Saved entries:
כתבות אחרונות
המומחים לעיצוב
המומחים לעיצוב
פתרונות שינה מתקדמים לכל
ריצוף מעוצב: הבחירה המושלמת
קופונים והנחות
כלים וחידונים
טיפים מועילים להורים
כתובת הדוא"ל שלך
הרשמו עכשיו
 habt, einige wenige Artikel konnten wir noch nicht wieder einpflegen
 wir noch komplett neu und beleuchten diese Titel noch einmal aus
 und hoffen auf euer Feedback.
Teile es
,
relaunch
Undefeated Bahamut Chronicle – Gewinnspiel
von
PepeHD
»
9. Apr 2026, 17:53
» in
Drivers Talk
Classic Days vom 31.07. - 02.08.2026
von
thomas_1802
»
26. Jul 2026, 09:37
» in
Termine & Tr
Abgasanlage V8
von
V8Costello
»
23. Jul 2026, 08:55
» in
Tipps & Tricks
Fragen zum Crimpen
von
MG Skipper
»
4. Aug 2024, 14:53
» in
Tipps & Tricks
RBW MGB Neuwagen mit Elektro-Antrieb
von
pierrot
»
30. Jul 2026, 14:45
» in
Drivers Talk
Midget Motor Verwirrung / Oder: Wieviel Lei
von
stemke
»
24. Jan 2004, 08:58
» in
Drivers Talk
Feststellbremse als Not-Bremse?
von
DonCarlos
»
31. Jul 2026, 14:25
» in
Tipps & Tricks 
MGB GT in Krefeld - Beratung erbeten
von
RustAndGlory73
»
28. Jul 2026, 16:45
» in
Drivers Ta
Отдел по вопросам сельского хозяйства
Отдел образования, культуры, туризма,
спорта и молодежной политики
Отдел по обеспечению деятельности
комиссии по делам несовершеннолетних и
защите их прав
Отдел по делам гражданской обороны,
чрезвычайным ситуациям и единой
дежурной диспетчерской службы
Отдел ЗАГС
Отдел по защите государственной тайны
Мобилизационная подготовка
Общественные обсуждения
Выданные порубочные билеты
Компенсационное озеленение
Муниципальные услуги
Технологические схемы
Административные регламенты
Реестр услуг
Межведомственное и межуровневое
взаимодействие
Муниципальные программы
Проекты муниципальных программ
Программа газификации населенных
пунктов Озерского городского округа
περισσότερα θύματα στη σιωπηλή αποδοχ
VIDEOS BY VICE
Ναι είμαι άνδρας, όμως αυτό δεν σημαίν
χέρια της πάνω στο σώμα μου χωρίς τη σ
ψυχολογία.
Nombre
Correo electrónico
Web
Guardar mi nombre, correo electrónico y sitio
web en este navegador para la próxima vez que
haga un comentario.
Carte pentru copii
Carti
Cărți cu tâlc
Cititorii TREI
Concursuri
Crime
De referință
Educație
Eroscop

* * *

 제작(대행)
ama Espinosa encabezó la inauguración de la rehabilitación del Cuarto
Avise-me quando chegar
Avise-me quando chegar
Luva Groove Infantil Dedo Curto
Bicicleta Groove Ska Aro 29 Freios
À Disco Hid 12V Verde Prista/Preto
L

WORK REQUEST - Reproduce the data verbatim from the line with "כתבות אחרונות" up to and including the line with "Отдел по делам".

EXERCISE ANSWER -
כתבות אחרונות
המומחים לעיצוב
המומחים לעיצוב
פתרונות שינה מתקדמים לכל
ריצוף מעוצב: הבחירה המושלמת
קופונים והנחות
כלים וחידונים
טיפים מועילים להורים
כתובת הדוא"ל שלך
הרשמו עכשיו
 habt, einige wenige Artikel konnten wir noch nicht wieder einpflegen
 wir noch komplett neu und beleuchten diese Titel noch einmal aus
 und hoffen auf euer Feedback.
Teile es
,
relaunch
Undefeated Bahamut Chronicle – Gewinnspiel
von
PepeHD
»
9. Apr 2026, 17:53
» in
Drivers Talk
Classic Days vom 31.07. - 02.08.2026
von
thomas_1802
»
26. Jul 2026, 09:37
» in
Termine & Tr
Abgasanlage V8
von
V8Costello
»
23. Jul 2026, 08:55
» in
Tipps & Tricks
Fragen zum Crimpen
von
MG Skipper
»
4. Aug 2024, 14:53
» in
Tipps & Tricks
RBW MGB Neuwagen mit Elektro-Antrieb
von
pierrot
»
30. Jul 2026, 14:45
» in
Drivers Talk
Midget Motor Verwirrung / Oder: Wieviel Lei
von
stemke
»
24. Jan 2004, 08:58
» in
Drivers Talk
Feststellbremse als Not-Bremse?
von
DonCarlos
»
31. Jul 2026, 14:25
» in
Tipps & Tricks 
MGB GT in Krefeld - Beratung erbeten
von
RustAndGlory73
»
28. Jul 2026, 16:45
» in
Drivers Ta
Отдел по вопросам сельского хозяйства
Отдел образования, культуры, туризма,
спорта и молодежной политики
Отдел по обеспечению деятельности
комиссии по делам несовершеннолетних и
защите их прав
Отдел по делам гражданской обороны,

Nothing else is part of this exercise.